António Feliciano de Castilho

O meu grande espanto vem de, apesar disso, ser possível testemunhar, desde há sete anos, que esta minha edição, única também devido às belíssimas pinturas de Ilda David' que a acompanham, é sistematicamente silenciada por certos círculos e pessoas que deveriam ser mais responsáveis e menos ignorantes (ou mal-intencionadas).


Pintura de Ilda David' para o Fausto

É claro que este silenciamento pelos medíocres é mais um sintoma daquele complexo de inferioridade que desde sempre atacou os impotentes entre nós (que são mais do que se julga). Tal como a incapacidade de debate frontal de ideias. Como a subserviência. Como a boçalidade que arreganha a tacha. Como o meio-sorriso cobardolas. Como o compadrio provinciano. Como...: vejam-se Alberto Pimenta, A Arte de Ser Português, Fernando Pessoa, «O provincianismo português», Eça e as suas figuras, o Bordalo, claro, ou o «Gato Fedorento» de hoje, etc., etc..
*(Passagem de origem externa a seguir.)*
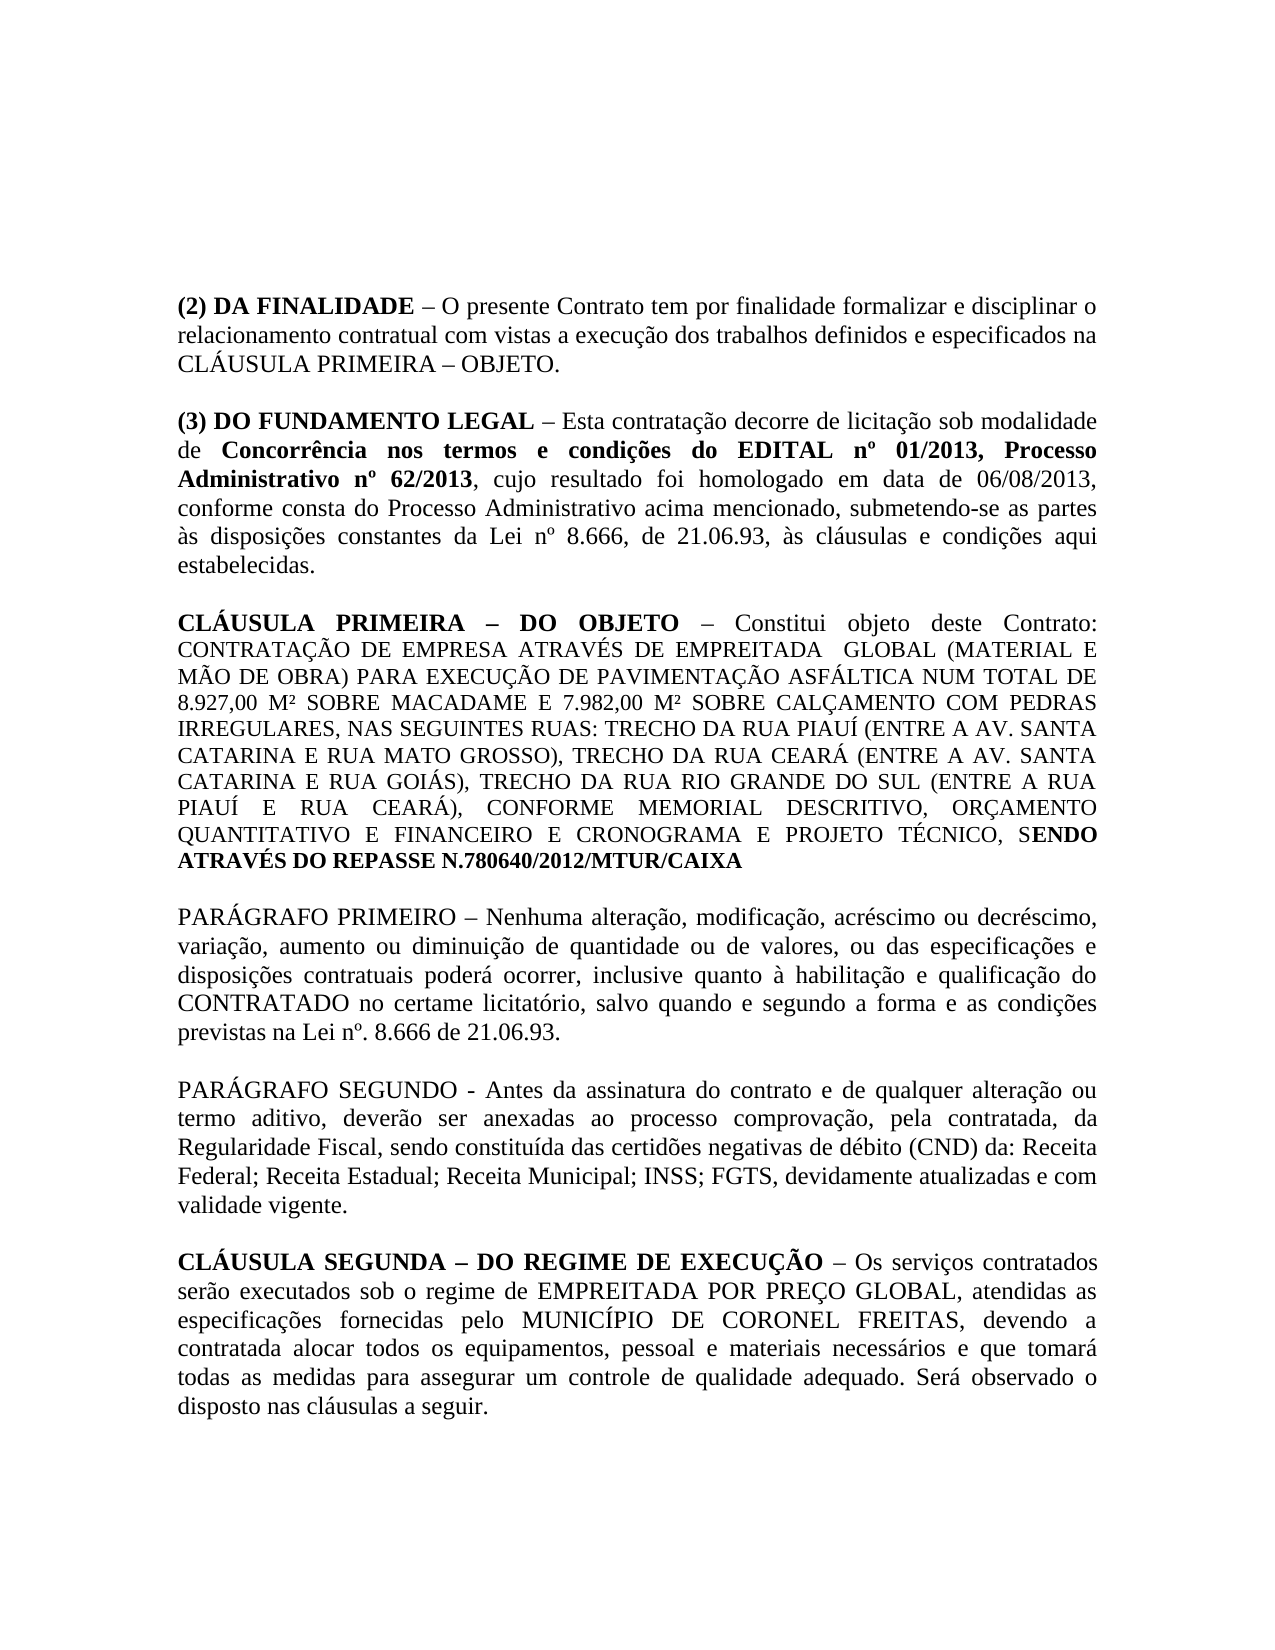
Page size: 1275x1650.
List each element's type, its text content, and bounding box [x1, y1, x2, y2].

text PARÁGRAFO SEGUNDO - Antes da assinatura do contrato e de qualquer alteração ou termo aditivo, deverão ser anexadas ao processo comprovação, pela contratada, da Regularidade Fiscal, sendo constituída das certidões negativas de débito (CND) da: Receita Federal; Receita Estadual; Receita Municipal; INSS; FGTS, devidamente atualizadas e com validade vigente. [177, 1075, 1098, 1218]
text PARÁGRAFO PRIMEIRO – Nenhuma alteração, modificação, acréscimo ou decréscimo, variação, aumento ou diminuição de quantidade ou de valores, ou das especificações e disposições contratuais poderá ocorrer, inclusive quanto à habilitação e qualificação do CONTRATADO no certame licitatório, salvo quando e segundo a forma e as condições previstas na Lei nº. 8.666 de 21.06.93. [177, 902, 1098, 1046]
text (2) DA FINALIDADE – O presente Contrato tem por finalidade formalizar e disciplinar o relacionamento contratual com vistas a execução dos trabalhos definidos e especificados na CLÁUSULA PRIMEIRA – OBJETO. [177, 291, 1098, 378]
text CLÁUSULA PRIMEIRA – DO OBJETO – Constitui objeto deste Contrato: CONTRATAÇÃO DE EMPRESA ATRAVÉS DE EMPREITADA GLOBAL (MATERIAL E MÃO DE OBRA) PARA EXECUÇÃO DE PAVIMENTAÇÃO ASFÁLTICA NUM TOTAL DE 8.927,00 M² SOBRE MACADAME E 7.982,00 M² SOBRE CALÇAMENTO COM PEDRAS IRREGULARES, NAS SEGUINTES RUAS: TRECHO DA RUA PIAUÍ (ENTRE A AV. SANTA CATARINA E RUA MATO GROSSO), TRECHO DA RUA CEARÁ (ENTRE A AV. SANTA CATARINA E RUA GOIÁS), TRECHO DA RUA RIO GRANDE DO SUL (ENTRE A RUA PIAUÍ E RUA CEARÁ), CONFORME MEMORIAL DESCRITIVO, ORÇAMENTO QUANTITATIVO E FINANCEIRO E CRONOGRAMA E PROJETO TÉCNICO, SENDO ATRAVÉS DO REPASSE N.780640/2012/MTUR/CAIXA [177, 608, 1098, 873]
text CLÁUSULA SEGUNDA – DO REGIME DE EXECUÇÃO – Os serviços contratados serão executados sob o regime de EMPREITADA POR PREÇO GLOBAL, atendidas as especificações fornecidas pelo MUNICÍPIO DE CORONEL FREITAS, devendo a contratada alocar todos os equipamentos, pessoal e materiais necessários e que tomará todas as medidas para assegurar um controle de qualidade adequado. Será observado o disposto nas cláusulas a seguir. [177, 1218, 1098, 1420]
text (3) DO FUNDAMENTO LEGAL – Esta contratação decorre de licitação sob modalidade de Concorrência nos termos e condições do EDITAL nº 01/2013, Processo Administrativo nº 62/2013, cujo resultado foi homologado em data de 06/08/2013, conforme consta do Processo Administrativo acima mencionado, submetendo-se as partes às disposições constantes da Lei nº 8.666, de 21.06.93, às cláusulas e condições aqui estabelecidas. [177, 406, 1098, 579]
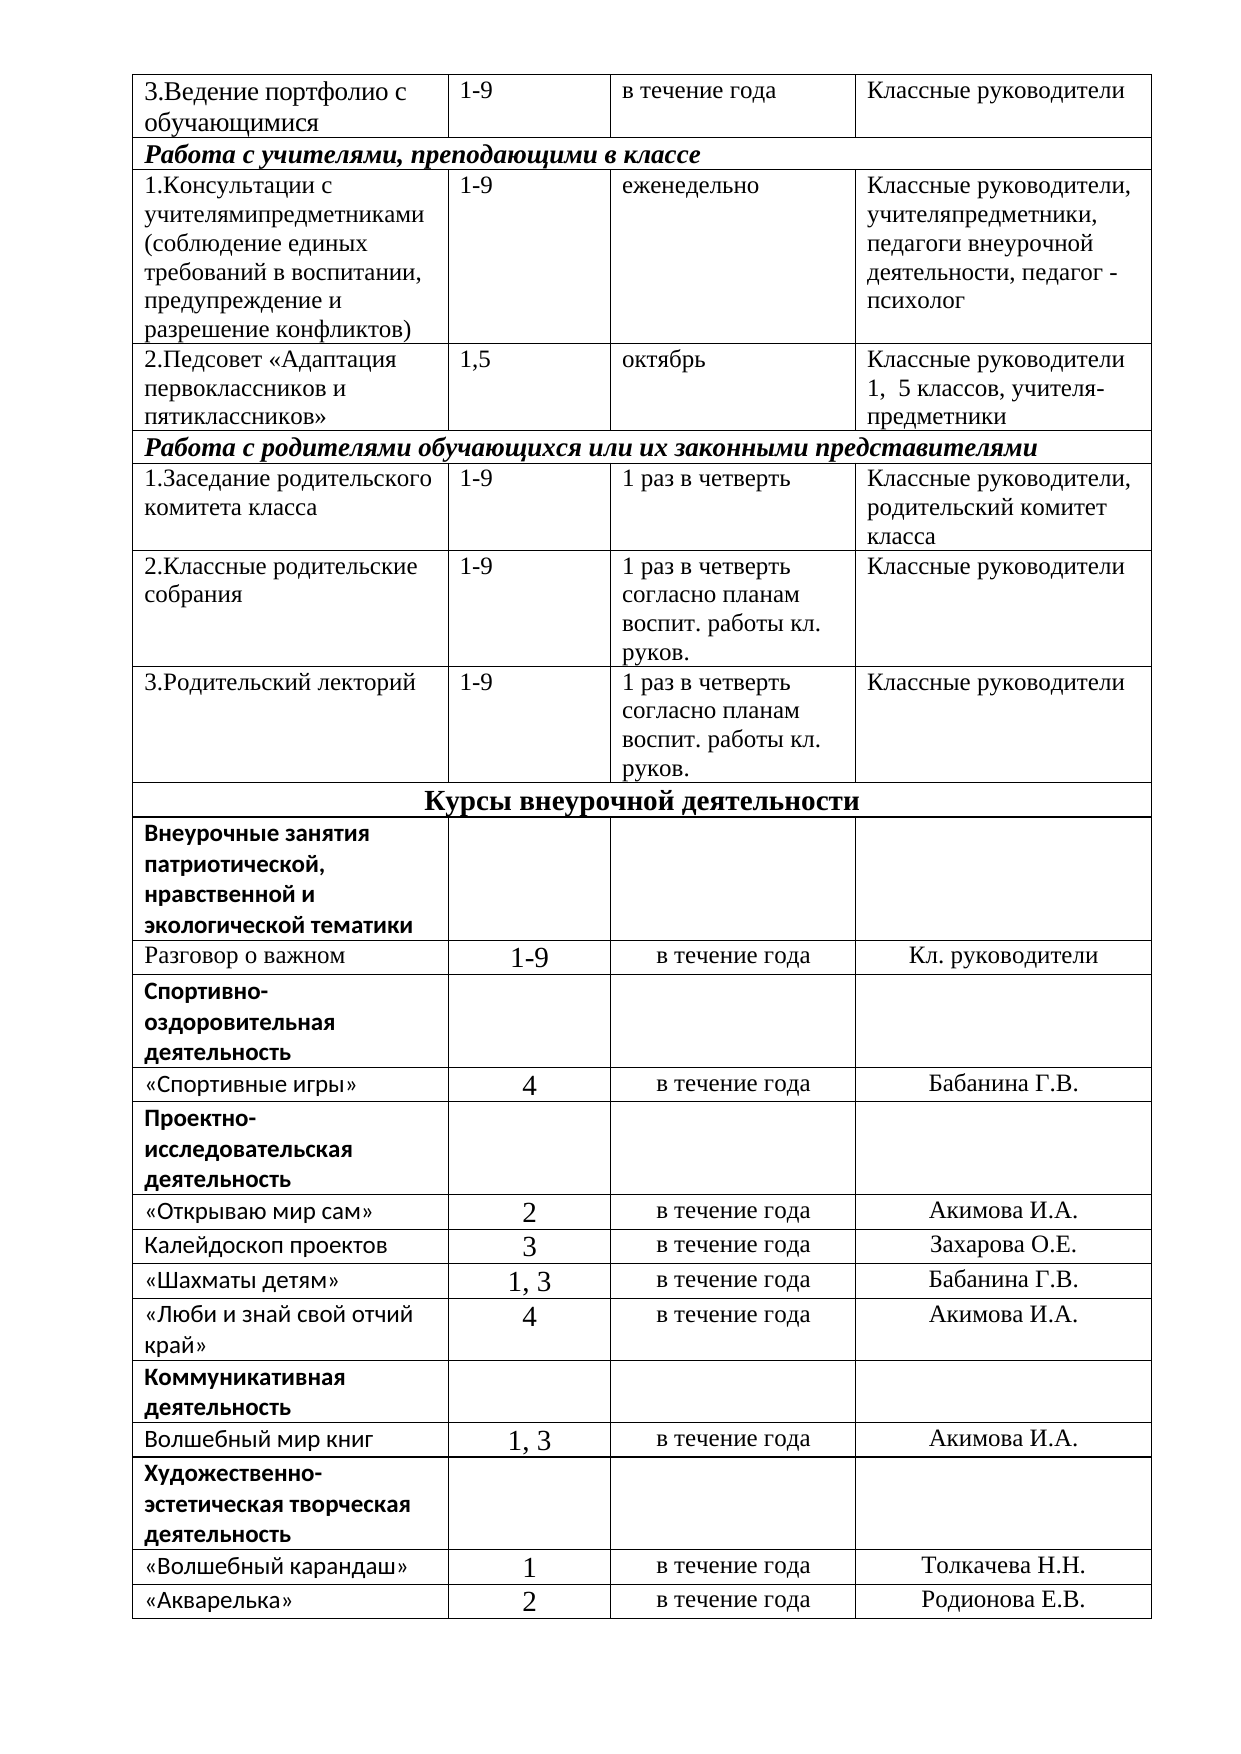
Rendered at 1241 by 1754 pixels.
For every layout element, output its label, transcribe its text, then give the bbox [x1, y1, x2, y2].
Os «Lopes da Silva» deste país protegem-se, encobrem-se, elogiam mutuamente a mediocridade comum (como já aconteceu no século XIX com os amigos do senhor Visconde de Castilho em relação à sua caricatura do Fausto, justamente desancada por quem, nesse século XIX, melhor o podia fazer). Ficam contentinhos e riem-se. Não percebem, ou fazem que não percebem, que os que têm caminho próprio e porte íntegro não lhes ligam, e continuam a fazer caminho próprio que não se encontra com o deles.
Tudo isto, e a decisão de finalmente abrir a boca para falar em causa própria – coisa que, por princípio, não faço – tem uma causa próxima. Olho para uns Apuntes de historia de la traducción portuguesa (o que é isto de «tradução portuguesa»? que eu saiba, só existe tradução em Portugal ou para o português!), saídos em Espanha, e uma vez mais verifico que a única versão completa do Fausto de Goethe que hoje se pode ler continua a ser ignorantemente ignorada. Remetida ao silêncio. Por quem devia conhecê-la, por quem escreve sobre a chamada «Questão do Fausto» e silencia a versão actual ao enumerar as «traduções portuguesas» da obra de Goethe. E insere a «tradução» francesa de Nerval (uma imitação da Primeira Parte) na entrada que se refere ao volume VI das minhas «Obras Escolhidas» de Goethe, como se eu tivesse traduzido via francês!
Sei que não estou só. Outros, no passado e no presente, foram e são apanhados nestas conspirações surdas. Passa-se o mesmo, hoje, com as novas traduções do teatro de Brecht, de que já temos três volumes, e que o mesmo ilustre estudioso da «tradução portuguesa» despudoradamente ignora...


Brecht, Teatro Completo. Nova edição, Livros Cotovia

E não se pode exterminá-los, como perguntaria o cómico Karl Valentin, brilhantemente levado à cena na Cornucópia dos tempos da parceria Cintra/Silva Melo, em fabulosa versão de palco de Luísa Neto Jorge??